More broadly, the groups said EPA “is presupposing that any use of a pesticide will harm the vulnerable species rather than doing any type of risk assessment. It is a hazard-based approach when a risk-based approach should be undertaken.”

Another set of growers that would be adversely affected are southern rice producers, “as the agency has only proposed four mitigations which a producer must adopt to achieve compliance,” the letter said. “This offers no flexibility for compliance. If a grower’s operation is not suited to adopt these mitigations, they will be essentially banned from using pesticides.”

Nesci, a former official in EPA's Office of Pesticide Programs, offered a defense of her former colleagues. “I know EPA does care about growers,” she said, despite the perception that the agency is not listening closely enough to growers and is taking pesticide-related actions to minimize its legal vulnerability.

“We know about the resource constraints that EPA is up against, and I actively want to use my team to help refine EPA’s efforts in targeted areas wherever possible,” she said. EPA has recently reached out to USDA to help it map the Pesticide Use Limitation Areas, which Nesci said she finds encouraging.

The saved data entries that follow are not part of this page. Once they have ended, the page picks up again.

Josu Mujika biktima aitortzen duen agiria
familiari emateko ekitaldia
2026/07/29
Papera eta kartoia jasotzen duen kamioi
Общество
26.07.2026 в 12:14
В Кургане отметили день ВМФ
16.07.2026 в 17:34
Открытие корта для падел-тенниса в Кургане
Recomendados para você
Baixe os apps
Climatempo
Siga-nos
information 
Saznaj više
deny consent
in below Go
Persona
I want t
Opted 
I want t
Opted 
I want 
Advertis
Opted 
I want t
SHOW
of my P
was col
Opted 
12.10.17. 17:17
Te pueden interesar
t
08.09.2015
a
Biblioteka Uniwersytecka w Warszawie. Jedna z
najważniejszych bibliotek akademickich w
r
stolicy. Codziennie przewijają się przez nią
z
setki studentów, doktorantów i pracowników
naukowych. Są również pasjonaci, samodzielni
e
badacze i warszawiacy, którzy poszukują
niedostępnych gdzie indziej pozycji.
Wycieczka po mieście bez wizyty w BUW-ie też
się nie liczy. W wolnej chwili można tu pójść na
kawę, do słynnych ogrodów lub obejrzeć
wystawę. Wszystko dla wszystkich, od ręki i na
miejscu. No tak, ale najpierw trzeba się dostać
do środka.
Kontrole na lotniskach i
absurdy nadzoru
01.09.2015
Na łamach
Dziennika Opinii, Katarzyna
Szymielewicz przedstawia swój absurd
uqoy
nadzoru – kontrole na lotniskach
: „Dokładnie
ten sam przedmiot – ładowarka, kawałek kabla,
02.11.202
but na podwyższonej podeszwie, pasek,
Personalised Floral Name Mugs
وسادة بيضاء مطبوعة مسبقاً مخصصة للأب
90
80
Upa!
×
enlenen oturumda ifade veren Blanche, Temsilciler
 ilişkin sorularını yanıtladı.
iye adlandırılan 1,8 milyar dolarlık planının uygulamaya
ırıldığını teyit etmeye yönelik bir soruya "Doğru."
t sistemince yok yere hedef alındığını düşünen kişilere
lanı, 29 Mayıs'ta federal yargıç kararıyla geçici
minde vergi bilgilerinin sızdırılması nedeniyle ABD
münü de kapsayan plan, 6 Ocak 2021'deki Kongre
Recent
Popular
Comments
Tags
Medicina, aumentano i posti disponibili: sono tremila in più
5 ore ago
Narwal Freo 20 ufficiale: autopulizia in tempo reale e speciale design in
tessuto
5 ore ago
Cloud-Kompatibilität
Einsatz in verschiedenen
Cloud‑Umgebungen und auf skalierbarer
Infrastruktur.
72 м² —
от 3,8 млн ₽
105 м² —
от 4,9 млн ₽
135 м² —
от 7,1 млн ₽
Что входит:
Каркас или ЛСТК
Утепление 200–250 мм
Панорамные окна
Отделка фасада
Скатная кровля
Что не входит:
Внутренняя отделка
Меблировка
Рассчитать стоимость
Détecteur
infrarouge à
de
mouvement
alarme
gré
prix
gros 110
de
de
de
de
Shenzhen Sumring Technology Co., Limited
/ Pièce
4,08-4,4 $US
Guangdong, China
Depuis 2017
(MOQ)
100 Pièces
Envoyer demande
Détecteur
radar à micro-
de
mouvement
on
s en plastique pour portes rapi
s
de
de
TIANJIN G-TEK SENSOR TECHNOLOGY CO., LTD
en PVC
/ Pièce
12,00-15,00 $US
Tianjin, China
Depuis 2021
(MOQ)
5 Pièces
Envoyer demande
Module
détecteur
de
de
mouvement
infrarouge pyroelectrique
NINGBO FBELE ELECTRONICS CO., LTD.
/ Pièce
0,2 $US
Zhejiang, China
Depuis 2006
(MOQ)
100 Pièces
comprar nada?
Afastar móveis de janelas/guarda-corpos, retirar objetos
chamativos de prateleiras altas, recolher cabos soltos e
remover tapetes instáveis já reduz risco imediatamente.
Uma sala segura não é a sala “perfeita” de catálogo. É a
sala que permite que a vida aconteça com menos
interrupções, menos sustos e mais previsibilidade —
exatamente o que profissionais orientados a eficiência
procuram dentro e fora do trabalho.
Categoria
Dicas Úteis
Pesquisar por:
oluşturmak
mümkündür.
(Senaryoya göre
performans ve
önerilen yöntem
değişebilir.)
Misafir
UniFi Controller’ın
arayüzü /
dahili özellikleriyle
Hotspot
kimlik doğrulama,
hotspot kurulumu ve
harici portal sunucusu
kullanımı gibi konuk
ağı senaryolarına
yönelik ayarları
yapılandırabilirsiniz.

In addition, according to the VSPP, “If the lands are managed with a site-specific runoff and/or erosion plan implemented according to the recommendations of a recognized conservation program, then no additional runoff/erosion mitigations are needed.

“Recognized conservation programs include but are not limited to those run by federal and state agencies, a state university extension programs, National Alliance of Independent Crop Consultants, or certified agricultural conservation specialists,” according to the pilot program.

“We and OPP are working really closely with EPA on how these conservation programs could be defined,” Nesci said.